FBI surveillance records would almost certainly resolve the question of Pratt's whereabouts, and surely would have been released to the prosecutor's office if they tended to convict. Instead, they remain hidden from public view.

Eventually the case turned on testimony from a prosecution witness, Julio Butler, who swore that Pratt had admitted to the crime. However, Butler also denied under oath any relationship with the prosecution or law enforcement.

Butler was lying.

It turns out that Julio Butler was a paid informant of the FBI, LAPD, and, most importantly, the L.A. District Attorney's Office -- the very office prosecuting Pratt. After his false testimony, the prosecutor's office gave Butler mere probation on an assault charge and declined to prosecute a firearms violation.

This is no mere technicality, but the fulcrum upon which the verdict swings.

Several jurors in the case have stated publicly that if the truth of Butler's relationship with the prosecution had been revealed, they would have voted to acquit. Indeed, Orange County Superior Court Judge Everett W. Dickey, a well-known conservative, has ruled that Pratt was denied a fair trial, and last Tuesday, this ruling was finally upheld unanimously by the California Court of Appeals.

Thanks to the use of rigged testimony, the world may never know with any certainty who killed Caroline Olson. The current L.A. District Attorney will not retry the case, and the LAPD will not re-open the investigation.

Innocent or not, Geronimo Pratt is now a free man. But if the death penalty had been in use during the relevant period, California might well have executed Geronimo Pratt without ever giving him a fair trial.

It really does happen.

Just ask Mumia Abu-Jamal. While you still can.



Finally, a personal annoyance I just want to vent about:

One notch above fast-food joints are those nicer, franchised, sit-down restaurants, invariably bedubbed with skin-crawlingly cutesy names that would make an Osmond choke:

  • T.J. McCookieCutter's
  • Cap'n Happy's Chuckle Bucket
  • Ol' Mama Stifleluvin's Biskitz'n'Ribz
  • B.M. Misspeller's Crapulous Disgorge-O-Mat

and so on.

You know the drill: wood and brass fixtures, baseball pennants and license plates on the walls, and a menu with little hearts next to the four entrees out of 110 that won't cause you to leave a ventricle as a tip.
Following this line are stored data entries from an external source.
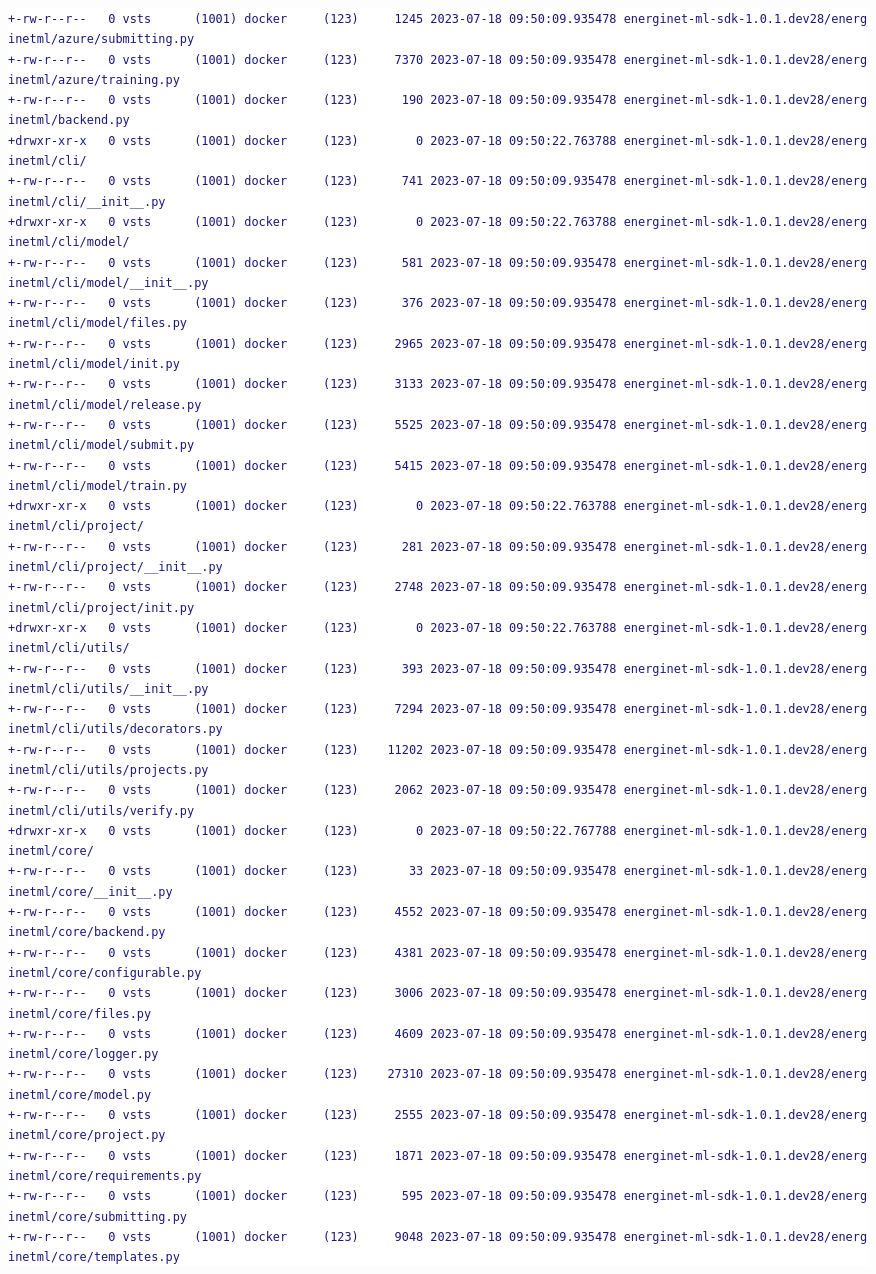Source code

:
 ```diff
+-rw-r--r--   0 vsts      (1001) docker     (123)     1245 2023-07-18 09:50:09.935478 energinet-ml-sdk-1.0.1.dev28/energinetml/azure/submitting.py
+-rw-r--r--   0 vsts      (1001) docker     (123)     7370 2023-07-18 09:50:09.935478 energinet-ml-sdk-1.0.1.dev28/energinetml/azure/training.py
+-rw-r--r--   0 vsts      (1001) docker     (123)      190 2023-07-18 09:50:09.935478 energinet-ml-sdk-1.0.1.dev28/energinetml/backend.py
+drwxr-xr-x   0 vsts      (1001) docker     (123)        0 2023-07-18 09:50:22.763788 energinet-ml-sdk-1.0.1.dev28/energinetml/cli/
+-rw-r--r--   0 vsts      (1001) docker     (123)      741 2023-07-18 09:50:09.935478 energinet-ml-sdk-1.0.1.dev28/energinetml/cli/__init__.py
+drwxr-xr-x   0 vsts      (1001) docker     (123)        0 2023-07-18 09:50:22.763788 energinet-ml-sdk-1.0.1.dev28/energinetml/cli/model/
+-rw-r--r--   0 vsts      (1001) docker     (123)      581 2023-07-18 09:50:09.935478 energinet-ml-sdk-1.0.1.dev28/energinetml/cli/model/__init__.py
+-rw-r--r--   0 vsts      (1001) docker     (123)      376 2023-07-18 09:50:09.935478 energinet-ml-sdk-1.0.1.dev28/energinetml/cli/model/files.py
+-rw-r--r--   0 vsts      (1001) docker     (123)     2965 2023-07-18 09:50:09.935478 energinet-ml-sdk-1.0.1.dev28/energinetml/cli/model/init.py
+-rw-r--r--   0 vsts      (1001) docker     (123)     3133 2023-07-18 09:50:09.935478 energinet-ml-sdk-1.0.1.dev28/energinetml/cli/model/release.py
+-rw-r--r--   0 vsts      (1001) docker     (123)     5525 2023-07-18 09:50:09.935478 energinet-ml-sdk-1.0.1.dev28/energinetml/cli/model/submit.py
+-rw-r--r--   0 vsts      (1001) docker     (123)     5415 2023-07-18 09:50:09.935478 energinet-ml-sdk-1.0.1.dev28/energinetml/cli/model/train.py
+drwxr-xr-x   0 vsts      (1001) docker     (123)        0 2023-07-18 09:50:22.763788 energinet-ml-sdk-1.0.1.dev28/energinetml/cli/project/
+-rw-r--r--   0 vsts      (1001) docker     (123)      281 2023-07-18 09:50:09.935478 energinet-ml-sdk-1.0.1.dev28/energinetml/cli/project/__init__.py
+-rw-r--r--   0 vsts      (1001) docker     (123)     2748 2023-07-18 09:50:09.935478 energinet-ml-sdk-1.0.1.dev28/energinetml/cli/project/init.py
+drwxr-xr-x   0 vsts      (1001) docker     (123)        0 2023-07-18 09:50:22.763788 energinet-ml-sdk-1.0.1.dev28/energinetml/cli/utils/
+-rw-r--r--   0 vsts      (1001) docker     (123)      393 2023-07-18 09:50:09.935478 energinet-ml-sdk-1.0.1.dev28/energinetml/cli/utils/__init__.py
+-rw-r--r--   0 vsts      (1001) docker     (123)     7294 2023-07-18 09:50:09.935478 energinet-ml-sdk-1.0.1.dev28/energinetml/cli/utils/decorators.py
+-rw-r--r--   0 vsts      (1001) docker     (123)    11202 2023-07-18 09:50:09.935478 energinet-ml-sdk-1.0.1.dev28/energinetml/cli/utils/projects.py
+-rw-r--r--   0 vsts      (1001) docker     (123)     2062 2023-07-18 09:50:09.935478 energinet-ml-sdk-1.0.1.dev28/energinetml/cli/utils/verify.py
+drwxr-xr-x   0 vsts      (1001) docker     (123)        0 2023-07-18 09:50:22.767788 energinet-ml-sdk-1.0.1.dev28/energinetml/core/
+-rw-r--r--   0 vsts      (1001) docker     (123)       33 2023-07-18 09:50:09.935478 energinet-ml-sdk-1.0.1.dev28/energinetml/core/__init__.py
+-rw-r--r--   0 vsts      (1001) docker     (123)     4552 2023-07-18 09:50:09.935478 energinet-ml-sdk-1.0.1.dev28/energinetml/core/backend.py
+-rw-r--r--   0 vsts      (1001) docker     (123)     4381 2023-07-18 09:50:09.935478 energinet-ml-sdk-1.0.1.dev28/energinetml/core/configurable.py
+-rw-r--r--   0 vsts      (1001) docker     (123)     3006 2023-07-18 09:50:09.935478 energinet-ml-sdk-1.0.1.dev28/energinetml/core/files.py
+-rw-r--r--   0 vsts      (1001) docker     (123)     4609 2023-07-18 09:50:09.935478 energinet-ml-sdk-1.0.1.dev28/energinetml/core/logger.py
+-rw-r--r--   0 vsts      (1001) docker     (123)    27310 2023-07-18 09:50:09.935478 energinet-ml-sdk-1.0.1.dev28/energinetml/core/model.py
+-rw-r--r--   0 vsts      (1001) docker     (123)     2555 2023-07-18 09:50:09.935478 energinet-ml-sdk-1.0.1.dev28/energinetml/core/project.py
+-rw-r--r--   0 vsts      (1001) docker     (123)     1871 2023-07-18 09:50:09.935478 energinet-ml-sdk-1.0.1.dev28/energinetml/core/requirements.py
+-rw-r--r--   0 vsts      (1001) docker     (123)      595 2023-07-18 09:50:09.935478 energinet-ml-sdk-1.0.1.dev28/energinetml/core/submitting.py
+-rw-r--r--   0 vsts      (1001) docker     (123)     9048 2023-07-18 09:50:09.935478 energinet-ml-sdk-1.0.1.dev28/energinetml/core/templates.py
```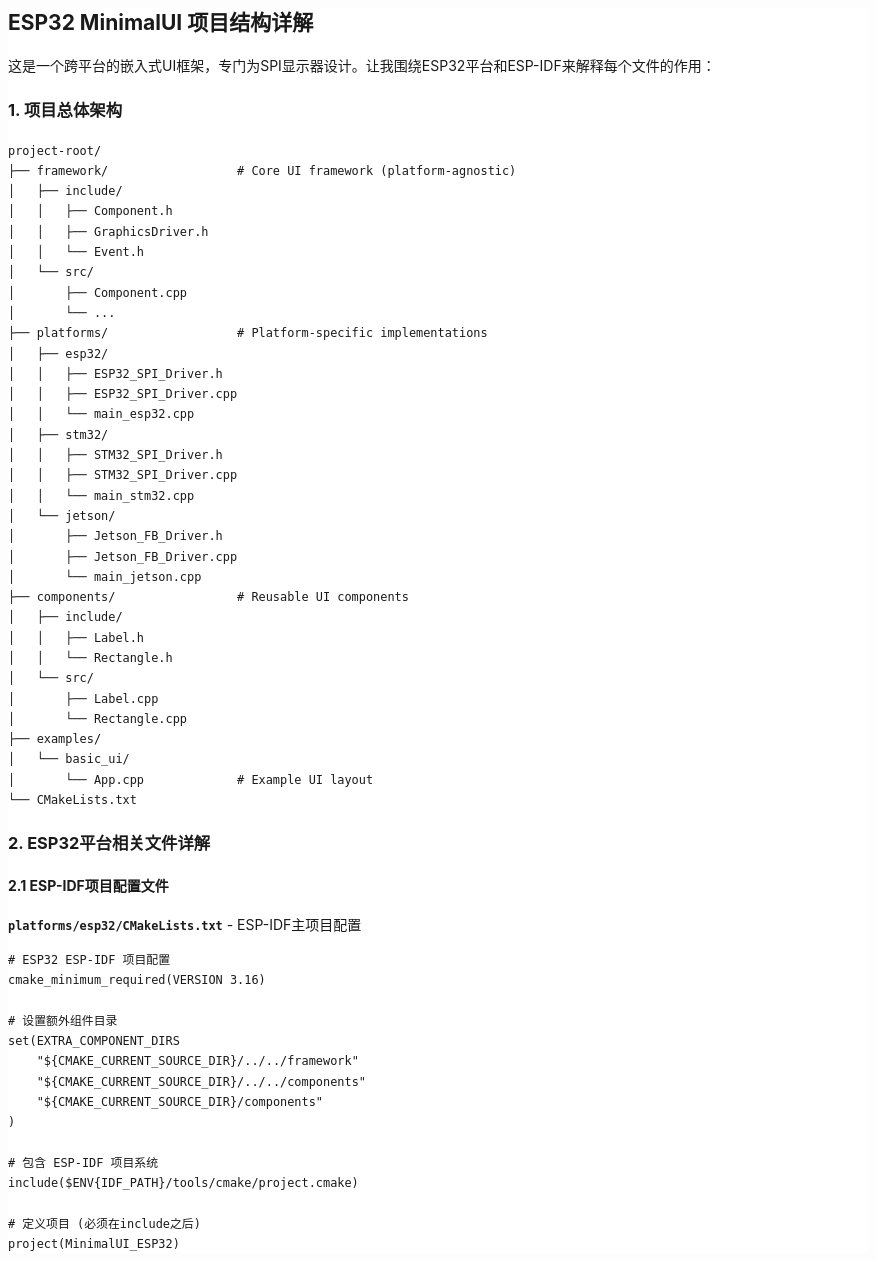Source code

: ## ESP32 MinimalUI 项目结构详解

这是一个跨平台的嵌入式UI框架，专门为SPI显示器设计。让我围绕ESP32平台和ESP-IDF来解释每个文件的作用：

### 1. 项目总体架构

```MinimalUI/README.md#L14-35
project-root/
├── framework/                  # Core UI framework (platform-agnostic)
│   ├── include/
│   │   ├── Component.h
│   │   ├── GraphicsDriver.h
│   │   └── Event.h
│   └── src/
│       ├── Component.cpp
│       └── ...
├── platforms/                  # Platform-specific implementations
│   ├── esp32/
│   │   ├── ESP32_SPI_Driver.h
│   │   ├── ESP32_SPI_Driver.cpp
│   │   └── main_esp32.cpp
│   ├── stm32/
│   │   ├── STM32_SPI_Driver.h
│   │   ├── STM32_SPI_Driver.cpp
│   │   └── main_stm32.cpp
│   └── jetson/
│       ├── Jetson_FB_Driver.h
│       ├── Jetson_FB_Driver.cpp
│       └── main_jetson.cpp
├── components/                 # Reusable UI components
│   ├── include/
│   │   ├── Label.h
│   │   └── Rectangle.h
│   └── src/
│       ├── Label.cpp
│       └── Rectangle.cpp
├── examples/
│   └── basic_ui/
│       └── App.cpp             # Example UI layout
└── CMakeLists.txt
```

### 2. ESP32平台相关文件详解

#### 2.1 ESP-IDF项目配置文件

**`platforms/esp32/CMakeLists.txt`** - ESP-IDF主项目配置
```MinimalUI/platforms/esp32/CMakeLists.txt#L1-15
# ESP32 ESP-IDF 项目配置
cmake_minimum_required(VERSION 3.16)

# 设置额外组件目录
set(EXTRA_COMPONENT_DIRS
    "${CMAKE_CURRENT_SOURCE_DIR}/../../framework"
    "${CMAKE_CURRENT_SOURCE_DIR}/../../components"
    "${CMAKE_CURRENT_SOURCE_DIR}/components"
)

# 包含 ESP-IDF 项目系统
include($ENV{IDF_PATH}/tools/cmake/project.cmake)

# 定义项目 (必须在include之后)
project(MinimalUI_ESP32)
```
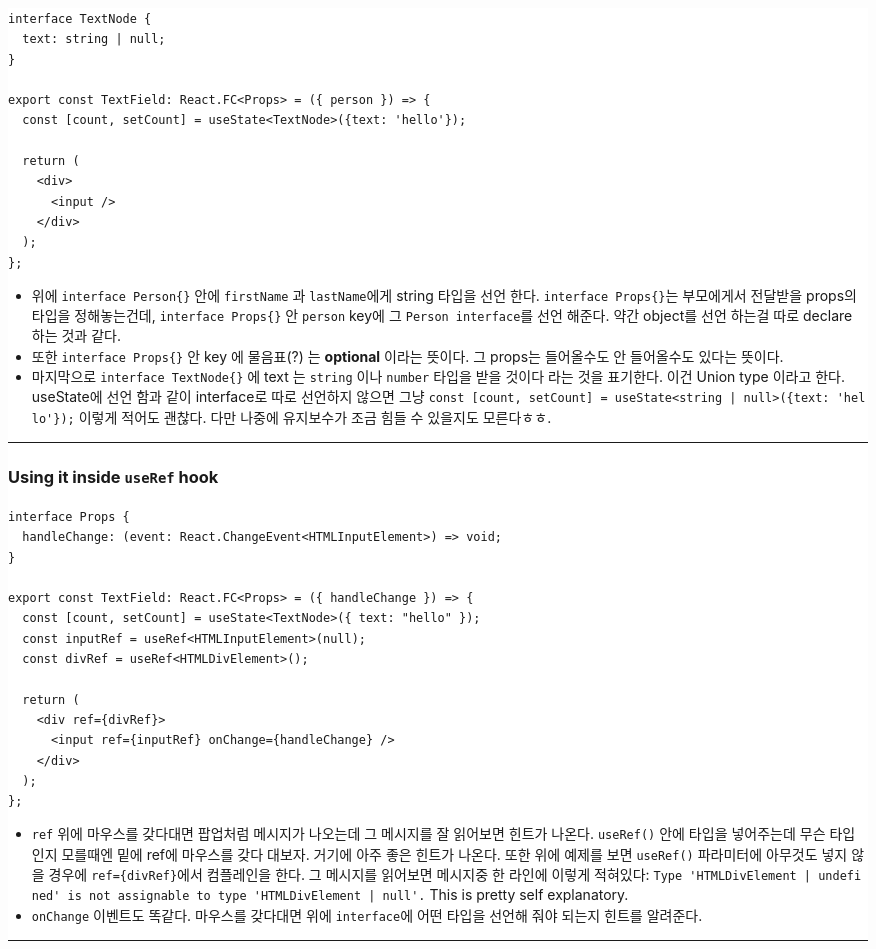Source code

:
 ```tsx
interface TextNode {
  text: string | null;
}

export const TextField: React.FC<Props> = ({ person }) => {
  const [count, setCount] = useState<TextNode>({text: 'hello'});

  return (
    <div>
      <input />
    </div>
  );
};
```
- 위에 `interface Person{}` 안에 `firstName` 과 `lastName`에게 string 타입을 선언 한다. `interface Props{}`는 부모에게서 전달받을 props의 타입을 정해놓는건데, `interface Props{}` 안 `person` key에 그 `Person interface`를 선언 해준다. 약간 object를 선언 하는걸 따로 declare 하는 것과 같다.
- 또한 `interface Props{}` 안 key 에 물음표(?) 는 **optional** 이라는 뜻이다. 그 props는 들어올수도 안 들어올수도 있다는 뜻이다.
- 마지막으로 `interface TextNode{}` 에 text 는 `string` 이나 `number` 타입을 받을 것이다 라는 것을 표기한다. 이건 Union type 이라고 한다. useState에 선언 함과 같이 interface로 따로 선언하지 않으면 그냥 `const [count, setCount] = useState<string | null>({text: 'hello'});` 이렇게 적어도 괜찮다. 다만 나중에 유지보수가 조금 힘들 수 있을지도 모른다ㅎㅎ.

---

### Using it inside `useRef` hook

```tsx
interface Props {
  handleChange: (event: React.ChangeEvent<HTMLInputElement>) => void;
}

export const TextField: React.FC<Props> = ({ handleChange }) => {
  const [count, setCount] = useState<TextNode>({ text: "hello" });
  const inputRef = useRef<HTMLInputElement>(null);
  const divRef = useRef<HTMLDivElement>();

  return (
    <div ref={divRef}>
      <input ref={inputRef} onChange={handleChange} />
    </div>
  );
};

```
- `ref` 위에 마우스를 갖다대면 팝업처럼 메시지가 나오는데 그 메시지를 잘 읽어보면 힌트가 나온다. `useRef()` 안에 타입을 넣어주는데 무슨 타입인지 모를때엔 밑에 ref에 마우스를 갖다 대보자. 거기에 아주 좋은 힌트가 나온다. 또한 위에 예제를 보면 `useRef()` 파라미터에 아무것도 넣지 않을 경우에 `ref={divRef}`에서 컴플레인을 한다. 그 메시지를 읽어보면 메시지중 한 라인에 이렇게 적혀있다: `Type 'HTMLDivElement | undefined' is not assignable to type 'HTMLDivElement | null'.` This is pretty self explanatory.
- `onChange` 이벤트도 똑같다. 마우스를 갖다대면 위에 `interface`에 어떤 타입을 선언해 줘야 되는지 힌트를 알려준다.

---
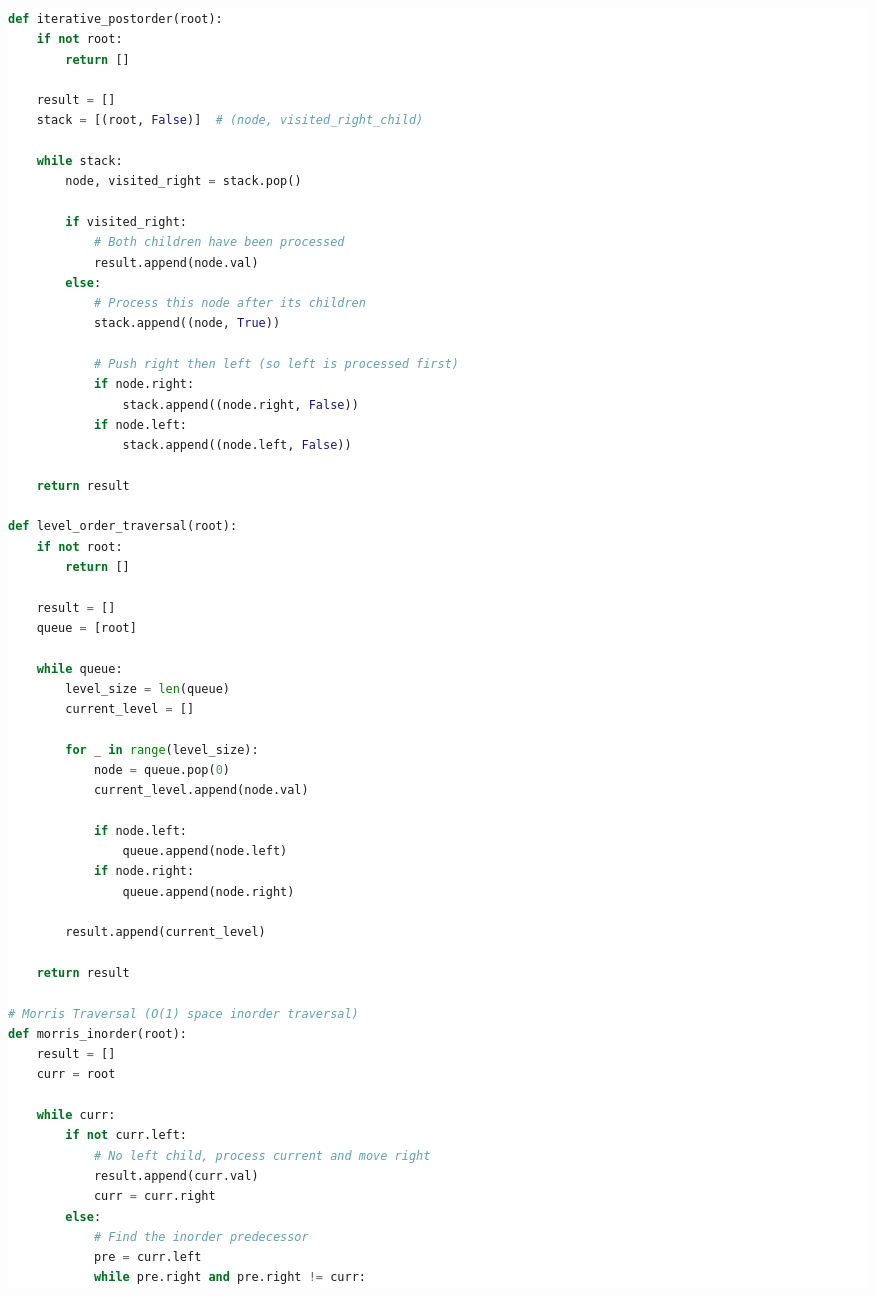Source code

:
 ```python
def iterative_postorder(root):
    if not root:
        return []
    
    result = []
    stack = [(root, False)]  # (node, visited_right_child)
    
    while stack:
        node, visited_right = stack.pop()
        
        if visited_right:
            # Both children have been processed
            result.append(node.val)
        else:
            # Process this node after its children
            stack.append((node, True))
            
            # Push right then left (so left is processed first)
            if node.right:
                stack.append((node.right, False))
            if node.left:
                stack.append((node.left, False))
    
    return result

def level_order_traversal(root):
    if not root:
        return []
    
    result = []
    queue = [root]
    
    while queue:
        level_size = len(queue)
        current_level = []
        
        for _ in range(level_size):
            node = queue.pop(0)
            current_level.append(node.val)
            
            if node.left:
                queue.append(node.left)
            if node.right:
                queue.append(node.right)
        
        result.append(current_level)
    
    return result

# Morris Traversal (O(1) space inorder traversal)
def morris_inorder(root):
    result = []
    curr = root
    
    while curr:
        if not curr.left:
            # No left child, process current and move right
            result.append(curr.val)
            curr = curr.right
        else:
            # Find the inorder predecessor
            pre = curr.left
            while pre.right and pre.right != curr:
```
A while back, the folks at a college I performed at took me to one of these places. The food was actually pretty good, but even the washroom was fixed to the gills with cloying, saccharine photos of kids with catcher's mitts, dogs licking kittens, and absurdly fat people scratching themselves.

This is all a little more visual input than I need right that minute.

So two nights later and two states over, another college took me to another unit of the same chain. Sure enough: wood and brass, baseball pennants, little hearts...

If you've seen the old TV series "The Prisoner," somewhere in the distance you could almost hear a bald guy with goggles murmuring, "begin program."

And then I used the washroom. To my horror, it was completely identical to the one 200 miles away. Dogs. Kids. Fat-scratch fever. Right down to the molecule.

Which means some highly paid consultant has actually focus-grouped, market-researched, and maximized the profit margin on my relieving experience.

It's more than just a bathroom -- it's a highly tested waste facility of FUN!

AIEEE!!!

Please, corporate America. For the love of God.

Stop trying to please me twenty-four seven. Stop trying to optimize me. Not everyone is comfortable on the other side of your one-way glass.

Allow us just the tiniest respite, just one brief moment of contemplation, just a single room in the world where we can escape your never-ending influence.

In short: Let my people go.


Bob Harris is a radio commentator, political writer, and humorist who has spoken at almost 300 colleges nationwide.